I just got this from a friend:

OFAFCI (Euro)BVA(UK/Austalia)SV (Germany)
Excellent (E) A-1 0-4 (no>3/hip) Normal
Good(G) A-2 5-10(no>6/hip) Normal
Fair (F) B-1 11-18 Normal
*Borderline (B) B-2 19-25 Fast Normal*
Mild(M) C 26-35 Noch Zugelassen
Moderate D 36-50 Mittlere
Severe E 51-106 Schwere

I thought "a2" was "fast normal"? Wrong?


----------



## Liz S (May 14, 2009)

Just found this:

http://offa.org/hipgrade.html


----------



## wolfstraum (May 2, 2003)

this is really hard to decipher - NOT all a1s are equivalent to OFA Excellent - a better way to go would be if percentagess were listed 

OFA Excellent - 3% +/-
Dysplastic - 19% +/-

Goods and Fairs 77% No idea where Borderline is...

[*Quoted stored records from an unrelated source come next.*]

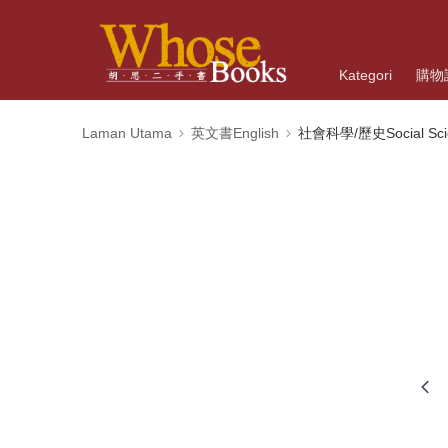
Kategori
購物
Laman Utama
英文書English
社會科學/歷史Social Scien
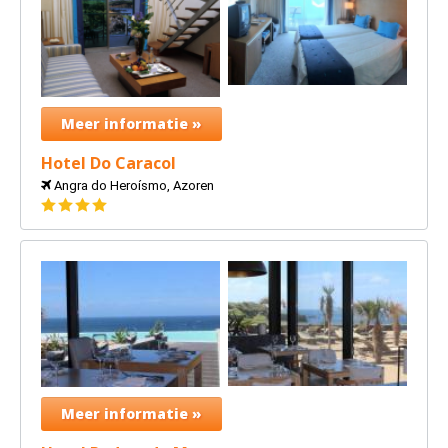
Meer informatie »
Hotel Do Caracol
Angra do Heroísmo, Azoren
4
sterren
Meer informatie »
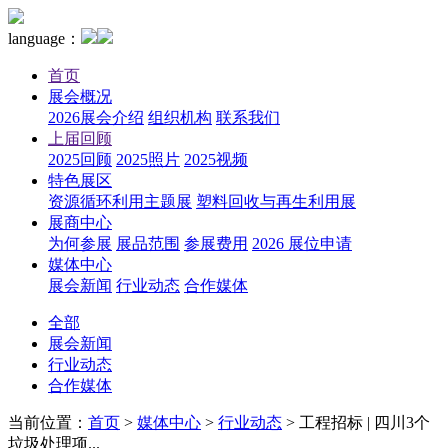
language：
首页
展会概况
2026展会介绍
组织机构
联系我们
上届回顾
2025回顾
2025照片
2025视频
特色展区
资源循环利用主题展
塑料回收与再生利用展
展商中心
为何参展
展品范围
参展费用
2026 展位申请
媒体中心
展会新闻
行业动态
合作媒体
全部
展会新闻
行业动态
合作媒体
当前位置：
首页
>
媒体中心
>
行业动态
>
工程招标 | 四川3个
垃圾处理项...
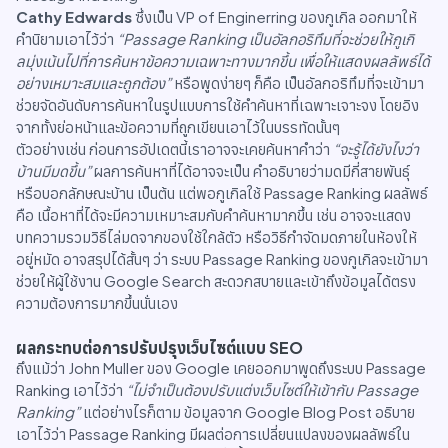
Cathy Edwards
ซึ่งเป็น VP of Enginerring ของกูเกิล ออกมาให้
คำนิยามเอาไว้ว่า
“Passage Ranking เป็นอัลกอริทึมที่จะช่วยให้กูเกิ
ลมุ่งเน้นไปที่การค้นหาข้อความเฉพาะทางมากขึ้น เพื่อให้แสดงผลลัพธ์ได้
อย่างเหมาะสมและถูกต้อง”
หรือพูดง่ายๆ ก็คือ เป็นอัลกอริทึมที่จะเข้ามา
ช่วยจัดอันดับการค้นหาในรูปแบบการใช้คำค้นหาที่เฉพาะเจาะจง โดยอิง
จากทั้งย่อหน้าและข้อความที่ถูกเขียนเอาไว้ในบรรทัดนั้นๆ
ตัวอย่างเช่น ก่อนการอัปเดตนี้เราอาจจะเคยค้นหาคำว่า
“จะรู้ได้ยังไงว่า
บ้านมีมดขึ้น”
ผลการค้นหาที่ได้อาจจะเป็น คำอธิบายว่ามดมีกี่สายพันธุ์
หรือบอกลักษณะบ้าน เป็นต้น แต่พอกูเกิลใช้ Passage Ranking ผลลัพธ์
คือ เนื้อหาที่ได้จะมีความเหมาะสมกับคำค้นหามากขึ้น เช่น อาจจะแสดง
บทความรวมวิธีไล่มดจากของใช้ใกล้ตัว หรือวิธีกำจัดมดภายในห้องให้
อยู่หมัด อาจสรุปได้สั้นๆ ว่า ระบบ Passage Ranking ของกูเกิลจะเข้ามา
ช่วยให้ผู้ใช้งาน Google Search สะดวกสบายและเข้าถึงข้อมูลได้ตรง
ความต้องการมากขึ้นนั่นเอง
ผลกระทบต่อการปรับปรุงเว็บไซต์แบบ SEO
ถึงแม้ว่า John Muller ของ Google เคยออกมาพูดถึงระบบ Passage
Ranking เอาไว้ว่า
“ไม่จำเป็นต้องปรับแต่งเว็บไซต์ให้เข้ากับ Passage
Ranking”
แต่อย่างไรก็ตาม ข้อมูลจาก Google Blog Post อธิบาย
เอาไว้ว่า Passage Ranking มีผลต่อการเปลี่ยนแปลงของผลลัพธ์ใน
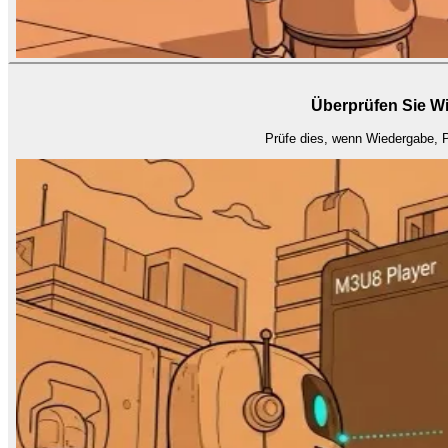
Überprüfen Sie Wi
Prüfe dies, wenn Wiedergabe, Pl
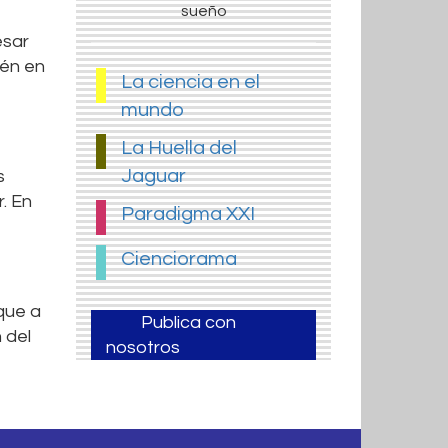
sueño
esar
ién en
La ciencia en el
mundo
La Huella del
Jaguar
s
. En
Paradigma XXI
Cienciorama
que a
Publica con
 del
nosotros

If the SV and FCIs would do percentages - it would be much easier to evaulate!!!!!!!!!!


Again - have seen FCI C hips go OFA Good, and B hips go Excellent....

Most FNs I have followed go Fair, with some Good, most A Normals seem to go Good.........HD is HD either system....

Lee


----------



## Smithie86 (Jan 9, 2001)

Drigon was an a3 in Hungary (pretty tough system). Gabor and the ortho vet were shocked at the rating, as the hips looked incredible.

Flash forward to 4 years later.....

When he was ofa'd at 5.5 years (already at that time, multiple nationals and 2 x World team), he still had gorgeous hips (we kept the copy as well) and went OFA excellent.


----------



## Chris Wild (Dec 14, 2001)

You cannot draw a strict comparison between the hip rating systems of different countries.

FN is free of HD. Most FN dogs, if OFAed, end up Fair or Good.


----------